§ **Work to complete**
Could you transcribe the entries below exactly, without any of the pictures?

───── Excerpted data ─────

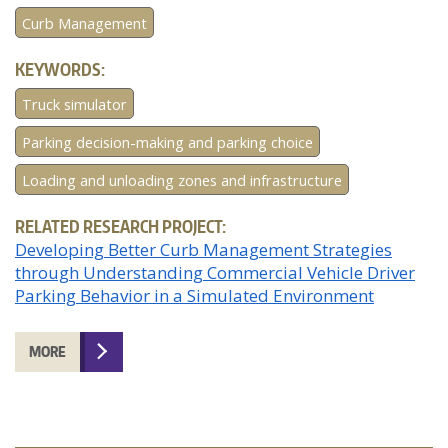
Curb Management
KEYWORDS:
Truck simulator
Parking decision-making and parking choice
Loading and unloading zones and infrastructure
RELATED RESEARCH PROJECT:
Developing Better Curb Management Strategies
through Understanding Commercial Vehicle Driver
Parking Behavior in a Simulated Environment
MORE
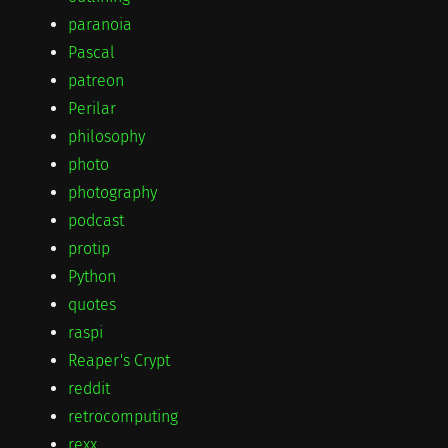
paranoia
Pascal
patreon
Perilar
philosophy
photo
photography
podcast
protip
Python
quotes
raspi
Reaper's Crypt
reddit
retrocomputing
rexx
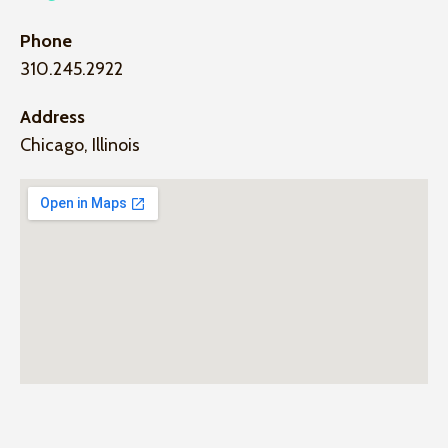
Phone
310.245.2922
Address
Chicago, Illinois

─────

§ **Answer for this exercise**
Curb Management
KEYWORDS:
Truck simulator
Parking decision-making and parking choice
Loading and unloading zones and infrastructure
RELATED RESEARCH PROJECT:
Developing Better Curb Management Strategies
through Understanding Commercial Vehicle Driver
Parking Behavior in a Simulated Environment
MORE
paranoia
Pascal
patreon
Perilar
philosophy
photo
photography
podcast
protip
Python
quotes
raspi
Reaper's Crypt
reddit
retrocomputing
rexx
Phone
310.245.2922
Address
Chicago, Illinois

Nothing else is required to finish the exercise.